LITTLE ROCK — Four new laws that go into effect Wednesday will take on the problem of domestic violence through education and prevention efforts, increased services for victims and new tools for law enforcement officers and prosecutors.

LITTLE ROCK — Four new laws that go into effect Wednesday will take on the problem of domestic violence through education and prevention efforts, increased services for victims and new tools for law enforcement officers and prosecutors.


State Reps. Charlotte Douglas, R-Alma, and Bob Ballinger, R-Hindsville, held a news conference Monday at the state Capitol to discuss the legislation on domestic violence they sponsored during this year’s regular legislative session. Joining them was Laura Webb of Cabot, who is mentioned by name in two of the measures.


Douglas and Ballinger said Act 877, titled "Laura’s Law," and Act 873, which creates "Laura’s Card," are named for three women: Webb, who survived being hit by a truck driven by her then-husband in 2012; Laura Aceves, who was killed by her ex-boyfriend in Carroll County in 2010; and Aceves’ mother, Laura Ponce.


Douglas said the women represent "the three faces of domestic violence": survivors, victims, and victims’ families.


Laura’s Law will require that when a law enforcement agency responds to a report of domestic abuse, the first officer to interview the victim must ask a series of questions contained on a form, known as a "lethality assessment." Certain answers would signify that the victim’s life may be in danger and would trigger a referral to a shelter or an intervention program on domestic violence.


Laura’s Card will be a card containing information about victims’ rights and various types of assistance available to victims. A law enforcement officer will be required to provide a card — along with the officer’s name, badge number and contact information — when making contact with a victim or a victim’s family.


Also taking effect Wednesday is Act 952, which will require health-care courses taught in Arkansas public schools in grades seven-12 to include a unit each year on dating violence awareness. Students must be provided with information on warning signs of abusive behavior and ways to stop or prevent it.


Act 876 will direct a law enforcement agency investigating an incident of domestic violence to do so in a manner that allows the prosecuting attorney to prosecute the offense based on evidence independent of the victim’s testimony.


Ballinger, whose district includes part of Carroll County, said Aceves returned to her boyfriend "out of fear" after repeated incidents of domestic violence. He said the new laws seek to ensure that law enforcement officers intervene when necessary and that prosecution can proceed even when a victim is unable or unwilling to testify.
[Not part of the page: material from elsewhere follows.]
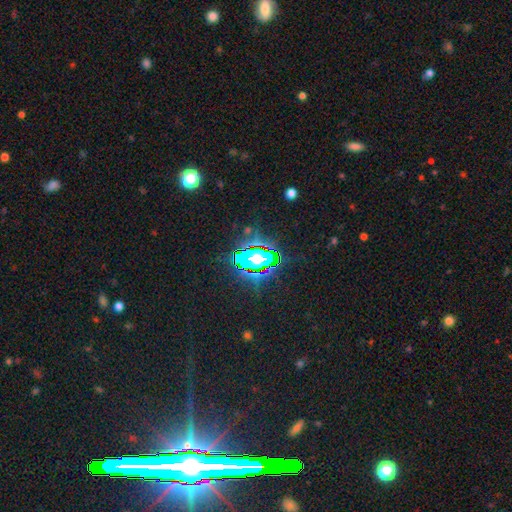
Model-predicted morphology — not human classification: A star or artifact, not a galaxy (63%).

Vote fractions:
- Smooth or featured? star or artifact: 63% / smooth: 23% / featured or disk: 14%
"If they are being intimidated, if they are under pressure, whether it’s financial or physical or whet ever, then hopefully we can still put that guy away," Ballinger said.


Douglas said, "You can see a common thread through our legislation, and that is that it attempts to find ways to empower victims to make better choices because they’re going to have better information and access to support systems."


Standing behind the speakers at the news conference were 10 life-sized cardboard silhouettes representing Arkansas women killed by domestic violence in 2014. Webb, who now has a crushed voice box and titanium plates for hips, said she would have died too if not for bystanders who quickly came to her aid and called 911 after her husband ran over her on Mount Magazine and fled.


"I was seconds away from being a cardboard cutout for 2012," she said.